Bad news always gets more hearing than good news. Which means we must work extra hard to hear and absorb good news. To ensure a balance in assessment, and recognising that often affirmation is more effective in provoking positive change than constant criticism, I asked our Facebook readers in April, “What are some of the good things currently happening in our economy and governance that has impressed you?". Here are the common seven things that they highlighted. [I emphasise that these are their answers - I have merely summarised them]:
(1) Zambianisation is back - in one phrase, Government policy was described as “pro Zambian”. There has been enhanced empowerment and preferential treatment of citizens in many key areas, especially construction where suppliers and contractors are now getting a larger chunk of projects. Readers applauded the 20% mandatory sub-contracting of citizen firms on all large value building and road projects and the requirement that road contracts below KR30m and building contracts below KR20m are reserved for Zambian contractors and suppliers. Some noted that the policy of industrial clusters and the new focus on a Zambian led industrialisation strategy bodes well for broader Zambian centred economic model that is not always reliant on foreign direct investment. They were optimistic that the rural areas may just roar back into life in the near future.
(2) Infrastructure galore – in one word, policy on infrastructure was described as “huge”. Many noted the vast resources that have been poured to upgrade infrastructure on many levels by GRZ and the private sector. Top of the bill was the road construction with Pave Zambia 2000 and Link 8000 winning wide applaude. Social infrastructure was also flagged up especially the new health posts andprimary schools being built. The upgrading of existing urban hospitals was lauded, as was the commitment towards new sports stadiums e.g. Mongu. Increased investments in energy were also noted as one of the better uses of the Eurobond money. Whilst the connection of Shangmbo to the national grid intrigued the readers, it was the private sector led projects and announcement of the Batoka project that excited many.
(3). Reinvoigorated monetary policy - in one word monetary policies were described as “proactive”. Many applauded the rebasing of the Kwacha as a “confidence boost” and reduced costs of computation. The capping of lending rates was heralded as an important step to stop “banks who have exploited us for a long time”. Inflation has remained stable despite the depreciation of the Kwacha. The Bank of Zambia (Amendment) Act 2013 was noted as a milestone in ensuring mining companies and other large investors brought back their profits to our local banks. The ban on the illegal trade in foreign currency, mainly US dollars also featured among many favourites.

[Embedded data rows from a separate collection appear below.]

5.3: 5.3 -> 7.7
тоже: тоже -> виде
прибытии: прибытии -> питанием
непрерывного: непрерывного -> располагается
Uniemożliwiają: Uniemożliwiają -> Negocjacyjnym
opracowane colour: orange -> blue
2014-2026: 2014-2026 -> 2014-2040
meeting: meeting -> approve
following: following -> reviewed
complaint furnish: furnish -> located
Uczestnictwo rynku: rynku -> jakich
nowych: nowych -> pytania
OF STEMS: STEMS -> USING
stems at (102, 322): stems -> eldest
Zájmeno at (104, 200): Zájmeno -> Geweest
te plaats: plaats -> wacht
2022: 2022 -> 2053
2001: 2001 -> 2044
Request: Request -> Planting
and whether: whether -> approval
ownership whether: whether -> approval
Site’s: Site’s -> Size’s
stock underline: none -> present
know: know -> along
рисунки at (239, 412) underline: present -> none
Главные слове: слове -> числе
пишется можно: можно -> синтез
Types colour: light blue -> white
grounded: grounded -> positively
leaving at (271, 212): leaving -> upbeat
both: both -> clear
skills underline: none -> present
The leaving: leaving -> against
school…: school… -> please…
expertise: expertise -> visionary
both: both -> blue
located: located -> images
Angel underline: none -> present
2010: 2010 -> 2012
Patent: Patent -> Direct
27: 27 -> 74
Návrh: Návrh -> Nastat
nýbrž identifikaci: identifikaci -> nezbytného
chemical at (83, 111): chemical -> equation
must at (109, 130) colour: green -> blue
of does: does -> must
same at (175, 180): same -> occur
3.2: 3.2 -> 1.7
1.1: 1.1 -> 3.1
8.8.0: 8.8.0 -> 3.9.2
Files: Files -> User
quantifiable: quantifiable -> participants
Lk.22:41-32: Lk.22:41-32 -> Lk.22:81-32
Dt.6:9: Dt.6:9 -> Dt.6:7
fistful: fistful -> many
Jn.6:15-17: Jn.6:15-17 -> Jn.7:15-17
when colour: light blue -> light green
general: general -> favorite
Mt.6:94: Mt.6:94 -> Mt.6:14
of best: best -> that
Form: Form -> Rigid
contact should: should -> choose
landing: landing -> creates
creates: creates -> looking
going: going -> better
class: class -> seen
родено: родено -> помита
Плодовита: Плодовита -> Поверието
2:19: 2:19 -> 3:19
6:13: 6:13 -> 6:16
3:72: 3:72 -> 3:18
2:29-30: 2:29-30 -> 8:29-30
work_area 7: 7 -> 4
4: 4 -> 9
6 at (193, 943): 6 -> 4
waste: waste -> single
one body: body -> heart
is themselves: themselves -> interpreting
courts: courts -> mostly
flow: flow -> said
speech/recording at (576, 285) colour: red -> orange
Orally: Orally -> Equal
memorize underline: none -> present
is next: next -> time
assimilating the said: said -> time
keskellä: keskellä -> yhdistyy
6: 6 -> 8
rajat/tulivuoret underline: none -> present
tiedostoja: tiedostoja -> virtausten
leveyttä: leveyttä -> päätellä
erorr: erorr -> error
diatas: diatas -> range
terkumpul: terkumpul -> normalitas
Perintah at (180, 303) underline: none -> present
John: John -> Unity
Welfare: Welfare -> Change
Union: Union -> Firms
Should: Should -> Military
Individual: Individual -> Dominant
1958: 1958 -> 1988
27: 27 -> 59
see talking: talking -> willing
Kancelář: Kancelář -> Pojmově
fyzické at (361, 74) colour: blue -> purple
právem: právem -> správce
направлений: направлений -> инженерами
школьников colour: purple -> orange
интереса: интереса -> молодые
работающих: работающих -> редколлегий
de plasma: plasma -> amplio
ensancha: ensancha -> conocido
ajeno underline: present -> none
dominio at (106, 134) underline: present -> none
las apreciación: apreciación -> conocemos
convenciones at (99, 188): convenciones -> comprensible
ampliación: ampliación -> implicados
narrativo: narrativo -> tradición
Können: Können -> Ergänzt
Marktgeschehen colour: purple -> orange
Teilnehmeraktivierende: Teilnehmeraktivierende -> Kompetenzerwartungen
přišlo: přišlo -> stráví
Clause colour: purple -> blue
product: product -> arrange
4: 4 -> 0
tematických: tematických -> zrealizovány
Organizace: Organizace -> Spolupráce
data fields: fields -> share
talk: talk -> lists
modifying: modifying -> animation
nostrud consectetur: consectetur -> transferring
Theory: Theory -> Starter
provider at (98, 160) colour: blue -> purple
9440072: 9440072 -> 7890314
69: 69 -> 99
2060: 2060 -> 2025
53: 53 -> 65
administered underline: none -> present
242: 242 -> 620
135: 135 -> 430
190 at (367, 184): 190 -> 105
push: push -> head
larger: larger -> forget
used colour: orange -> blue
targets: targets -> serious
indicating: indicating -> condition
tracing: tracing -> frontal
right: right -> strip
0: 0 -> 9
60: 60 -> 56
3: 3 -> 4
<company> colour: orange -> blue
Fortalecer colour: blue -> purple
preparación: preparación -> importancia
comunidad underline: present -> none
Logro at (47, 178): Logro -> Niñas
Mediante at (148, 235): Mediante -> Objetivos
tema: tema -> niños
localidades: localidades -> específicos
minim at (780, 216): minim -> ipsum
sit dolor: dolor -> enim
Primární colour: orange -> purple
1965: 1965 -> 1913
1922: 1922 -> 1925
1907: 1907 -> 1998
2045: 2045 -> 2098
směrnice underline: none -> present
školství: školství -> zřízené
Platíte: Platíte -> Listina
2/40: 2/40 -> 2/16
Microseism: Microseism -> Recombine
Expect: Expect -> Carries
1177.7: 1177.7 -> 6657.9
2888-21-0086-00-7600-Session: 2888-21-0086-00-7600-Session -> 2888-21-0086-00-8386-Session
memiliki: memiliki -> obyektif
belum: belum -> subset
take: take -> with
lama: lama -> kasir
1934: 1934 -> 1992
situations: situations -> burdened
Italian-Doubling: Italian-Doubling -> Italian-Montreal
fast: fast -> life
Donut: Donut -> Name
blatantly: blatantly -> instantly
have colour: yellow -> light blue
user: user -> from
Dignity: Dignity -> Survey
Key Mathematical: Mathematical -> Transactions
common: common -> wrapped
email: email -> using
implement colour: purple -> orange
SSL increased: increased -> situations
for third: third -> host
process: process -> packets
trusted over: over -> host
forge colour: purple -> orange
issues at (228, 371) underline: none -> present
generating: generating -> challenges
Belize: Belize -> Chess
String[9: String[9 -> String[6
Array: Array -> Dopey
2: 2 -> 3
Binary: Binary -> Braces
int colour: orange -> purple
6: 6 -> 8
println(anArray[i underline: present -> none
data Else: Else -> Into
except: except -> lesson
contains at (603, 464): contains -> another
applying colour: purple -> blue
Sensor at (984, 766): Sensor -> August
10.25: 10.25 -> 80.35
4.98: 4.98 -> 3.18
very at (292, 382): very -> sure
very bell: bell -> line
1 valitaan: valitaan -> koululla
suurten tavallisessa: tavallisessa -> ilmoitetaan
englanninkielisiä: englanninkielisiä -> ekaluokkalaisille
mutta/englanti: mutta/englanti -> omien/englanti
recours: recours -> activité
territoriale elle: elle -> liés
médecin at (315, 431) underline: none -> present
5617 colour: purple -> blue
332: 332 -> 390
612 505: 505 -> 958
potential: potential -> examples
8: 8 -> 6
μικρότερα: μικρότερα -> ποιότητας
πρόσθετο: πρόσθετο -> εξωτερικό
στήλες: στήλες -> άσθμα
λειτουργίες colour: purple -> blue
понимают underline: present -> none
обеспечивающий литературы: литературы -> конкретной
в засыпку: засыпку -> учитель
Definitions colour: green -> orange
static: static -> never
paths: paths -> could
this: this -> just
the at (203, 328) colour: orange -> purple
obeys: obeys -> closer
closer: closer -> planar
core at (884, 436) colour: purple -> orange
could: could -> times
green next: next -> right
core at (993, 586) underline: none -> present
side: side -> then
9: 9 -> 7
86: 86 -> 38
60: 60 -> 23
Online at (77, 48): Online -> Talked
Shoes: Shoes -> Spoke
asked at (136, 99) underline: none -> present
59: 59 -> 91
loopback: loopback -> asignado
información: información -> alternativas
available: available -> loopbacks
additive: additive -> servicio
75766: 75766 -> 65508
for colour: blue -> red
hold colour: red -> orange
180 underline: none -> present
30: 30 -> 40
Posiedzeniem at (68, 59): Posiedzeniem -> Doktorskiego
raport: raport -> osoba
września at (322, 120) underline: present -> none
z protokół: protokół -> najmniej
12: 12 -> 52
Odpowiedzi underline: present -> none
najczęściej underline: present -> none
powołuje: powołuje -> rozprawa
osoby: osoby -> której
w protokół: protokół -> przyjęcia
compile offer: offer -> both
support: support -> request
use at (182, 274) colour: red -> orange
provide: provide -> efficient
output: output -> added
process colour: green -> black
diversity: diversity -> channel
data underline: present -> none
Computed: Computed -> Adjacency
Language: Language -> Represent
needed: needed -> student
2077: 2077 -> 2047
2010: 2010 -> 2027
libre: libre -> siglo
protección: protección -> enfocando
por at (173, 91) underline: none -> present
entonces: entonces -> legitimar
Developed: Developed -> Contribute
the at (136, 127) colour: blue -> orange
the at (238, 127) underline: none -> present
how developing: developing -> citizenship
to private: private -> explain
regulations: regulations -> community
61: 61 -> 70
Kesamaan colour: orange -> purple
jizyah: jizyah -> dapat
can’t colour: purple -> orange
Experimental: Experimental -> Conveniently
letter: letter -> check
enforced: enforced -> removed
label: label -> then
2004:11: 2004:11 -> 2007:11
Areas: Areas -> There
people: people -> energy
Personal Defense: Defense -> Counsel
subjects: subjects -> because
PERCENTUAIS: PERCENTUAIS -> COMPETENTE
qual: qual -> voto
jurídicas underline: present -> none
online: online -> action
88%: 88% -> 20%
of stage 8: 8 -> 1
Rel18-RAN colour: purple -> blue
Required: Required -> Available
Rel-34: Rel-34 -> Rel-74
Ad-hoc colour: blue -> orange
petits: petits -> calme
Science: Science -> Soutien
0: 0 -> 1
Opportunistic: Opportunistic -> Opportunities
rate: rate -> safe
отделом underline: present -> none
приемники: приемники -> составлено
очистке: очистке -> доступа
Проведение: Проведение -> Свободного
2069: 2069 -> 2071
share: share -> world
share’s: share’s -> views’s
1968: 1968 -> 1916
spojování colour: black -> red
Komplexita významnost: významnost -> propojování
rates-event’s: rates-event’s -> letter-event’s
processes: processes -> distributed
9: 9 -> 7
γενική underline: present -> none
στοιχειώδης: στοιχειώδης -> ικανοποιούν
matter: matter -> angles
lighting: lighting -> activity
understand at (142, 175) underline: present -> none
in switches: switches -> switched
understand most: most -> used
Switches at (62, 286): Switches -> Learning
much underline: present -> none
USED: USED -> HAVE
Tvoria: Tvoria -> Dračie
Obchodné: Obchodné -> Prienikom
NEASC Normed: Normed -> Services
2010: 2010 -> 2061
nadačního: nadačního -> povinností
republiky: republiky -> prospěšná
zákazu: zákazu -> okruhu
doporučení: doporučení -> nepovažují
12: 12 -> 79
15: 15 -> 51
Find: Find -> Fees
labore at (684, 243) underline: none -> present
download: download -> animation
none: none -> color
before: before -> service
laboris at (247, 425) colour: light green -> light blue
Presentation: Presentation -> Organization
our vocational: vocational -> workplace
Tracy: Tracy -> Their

(4). Competent mining policy – in one phrase the Ministry of Mines new approach on was described as “level-headed, competent and hard-working”. They noted GRZ's success, including : the bold takeover of Collum mining; increased reasonable taxation take with increase of royalties to 6% and reduction of capital allowances; restructuring of ZCCM-IH; increased mining investment; sorting out the emeralds auction mining; push towards value addition; creation of the Mineral Development Commission; higher wages for mining employers; commitment towards more GRZ ownership in new mines; and, greater focus on mining safety.
(5) Education, education, education – in one word, the Ministry of Education’s efforts were described as “progressive”. There is a new policy direction which has involved a mixture of legislation, policies and projects. These include the Higher Education Act 2013; new mathematics and science colleges; increased construction of universities; conversion of colleges of education to universities, with Nkhurum being cited as a great example; and, abolition of basic schools system. The focus on building new primary school and converting community schools was also praised.
(6) Inclusive government – in one word the PF's approach to governance was described as open. There was praise for Mr Sata allowing the opposition to be included in government. Many noted progress with respect to the constitution process, particular that it now looks to “include good things that Zambians have cried for the past years”. The Judiciary and Electoral Commission of Zambia were regarded as more independent now than in previous years. The general stance against corruption and tough decisions taken on ZRL were also noted. Many praised Mr Sata for being the most “pro-women” president of recent times, with many appointments of women in key leadership position. Finally, the creation of many districts and Muchinga Province was seen by some as a signal of GRZ intent to “take development closer to the people”.
(7) More money - it was generally felt that GRZ was quite pro-workers. Many pointed to the various policies including : seeincrease in salaries for many public and private sector workers; higher minimum wages; and, GRZ proposal to create a bank that would led to GRZ employees at a lower rate. The expansion in the public sector was also lauded as a solution towards increasing employment.
These were the main things the readers identified. In a short piece such as this we cant include everything. Indeed, I have not attempted any analysis of the points. But I hope I have summarised adequately and fairly the points many of them reflected. At the very least, they appear to be a useful indication of people's perception of where they think Government has been active.